─── Exercise input ───

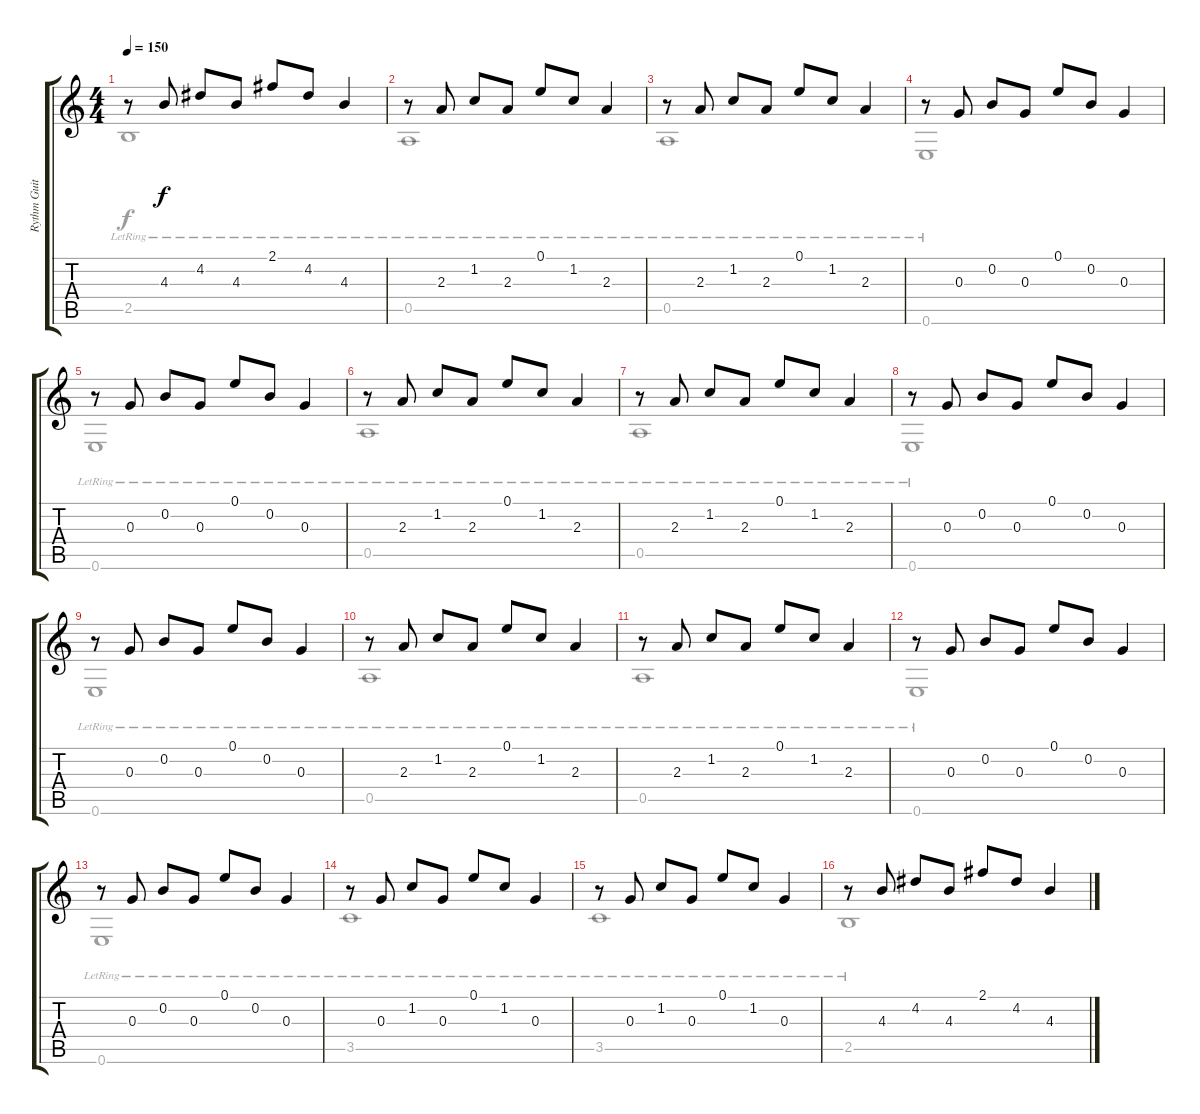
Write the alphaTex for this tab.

\track ("Rythm Guitar" "Rythm Guit") {instrument acousticguitarsteel}
\staff {score tabs}
\tuning (E4 B3 G3 D3 A2 E2) {hide}
\voice
\ts (4 4)
\tempo 150
\clef g2
\ks c
r.8{dy f} 4.3.8 4.2.8 4.3.8 2.1.8 4.2.8 4.3.4 |
r.8 2.3.8 1.2.8 2.3.8 0.1.8 1.2.8 2.3.4 |
r.8 2.3.8 1.2.8 2.3.8 0.1.8 1.2.8 2.3.4 |
r.8 0.3.8 0.2.8 0.3.8 0.1.8 0.2.8 0.3.4 |
r.8 0.3.8 0.2.8 0.3.8 0.1.8 0.2.8 0.3.4 |
r.8 2.3.8 1.2.8 2.3.8 0.1.8 1.2.8 2.3.4 |
r.8 2.3.8 1.2.8 2.3.8 0.1.8 1.2.8 2.3.4 |
r.8 0.3.8 0.2.8 0.3.8 0.1.8 0.2.8 0.3.4 |
r.8 0.3.8 0.2.8 0.3.8 0.1.8 0.2.8 0.3.4 |
r.8 2.3.8 1.2.8 2.3.8 0.1.8 1.2.8 2.3.4 |
r.8 2.3.8 1.2.8 2.3.8 0.1.8 1.2.8 2.3.4 |
r.8 0.3.8 0.2.8 0.3.8 0.1.8 0.2.8 0.3.4 |
r.8 0.3.8 0.2.8 0.3.8 0.1.8 0.2.8 0.3.4 |
r.8 0.3.8 1.2.8 0.3.8 0.1.8 1.2.8 0.3.4 |
r.8 0.3.8 1.2.8 0.3.8 0.1.8 1.2.8 0.3.4 |
r.8 4.3.8 4.2.8 4.3.8 2.1.8 4.2.8 4.3.4
\voice
\clef g2
\ottava regular
\simile none
\ks c
2.5{lr}.1{dy f} |
0.5{lr}.1 |
0.5{lr}.1 |
0.6{lr}.1 |
0.6{lr}.1 |
0.5{lr}.1 |
0.5{lr}.1 |
0.6{lr}.1 |
0.6{lr}.1 |
0.5{lr}.1 |
0.5{lr}.1 |
0.6{lr}.1 |
0.6{lr}.1 |
3.5{lr}.1 |
3.5{lr}.1 |
2.5{lr}.1
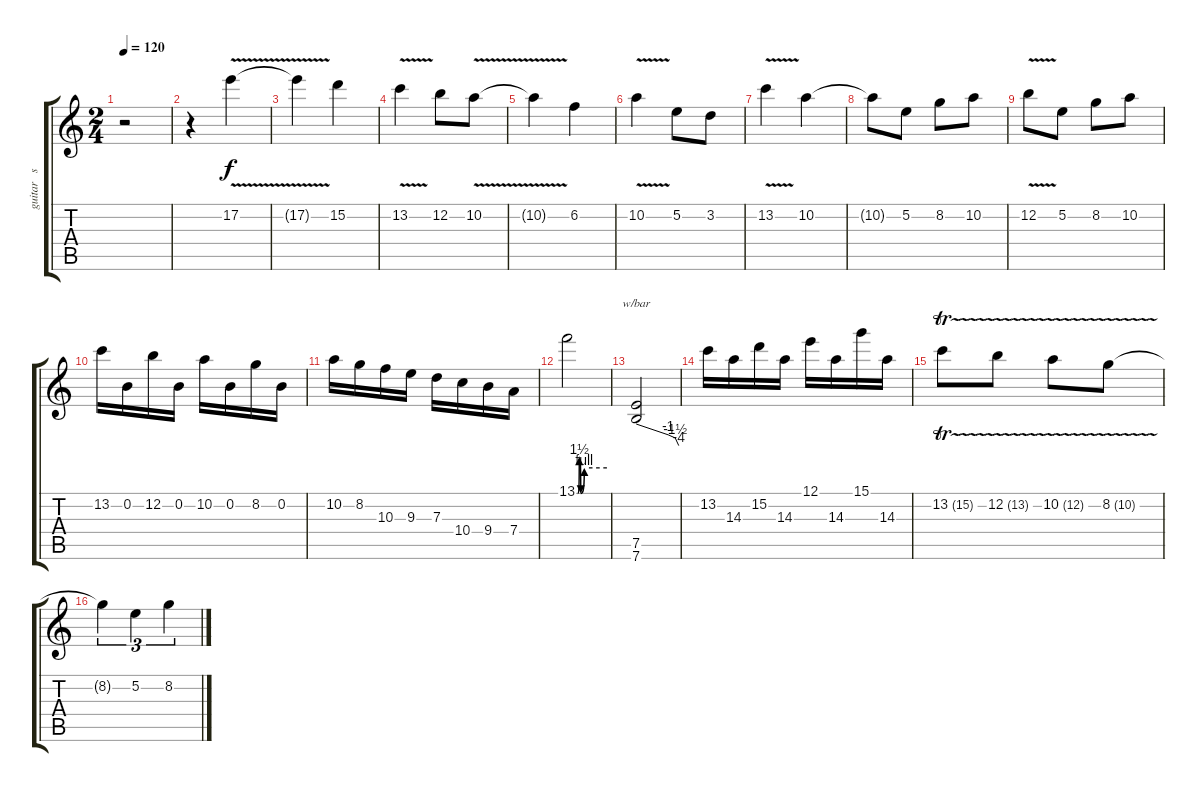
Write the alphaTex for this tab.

\track ("guitar   solo    two" "guitar   s") {instrument overdrivenguitar}
\staff {score tabs}
\tuning (E4 B3 G3 D3 A2 E2) {hide}
\ts (2 4)
\tempo 120
\clef g2
\ks c
r.2{dy f} |
r.4 17.2{v}.4 |
17.2{t}.4 15.2.4 |
13.2{v}.4 12.2.8 10.2{v}.8 |
10.2{t}.4 6.2.4 |
10.2{v}.4 5.2.8 3.2.8 |
13.2{v}.4 10.2.4 |
10.2{t}.8 5.2.8 8.2.8 10.2.8 |
12.2{v}.8 5.2.8 8.2.8 10.2.8 |
13.2.16 0.2.16 12.2.16 0.2.16 10.2.16 0.2.16 8.2.16 0.2.16 |
10.2.16 8.2.16 10.3.16 9.3.16 7.3.16 10.4.16 9.4.16 7.4.16 |
13.1{be (custom 0 0 2 0 5 6 8 0 15 4 60 4)}.2 |
(7.5 7.6).2{tbe (custom default 0 0 45 -4 55 -6 60 -16)} |
13.2.16 14.3.16 15.2.16 14.3.16 12.1.16 14.3.16 15.1.16 14.3.16 |
13.2{tr (15 32)}.8 12.2{tr (13 32)}.8 10.2{tr (12 32)}.8 8.2{tr (10 32)}.8 |
8.2{t}.4{tu (3 2)} 5.2.4{tu (3 2)} 8.2.4{tu (3 2)}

───

◆ **Directive**: Tally the lines of the records above that contain the string "custom", with case counting, and give only the number.

◆ **Task answer**: 2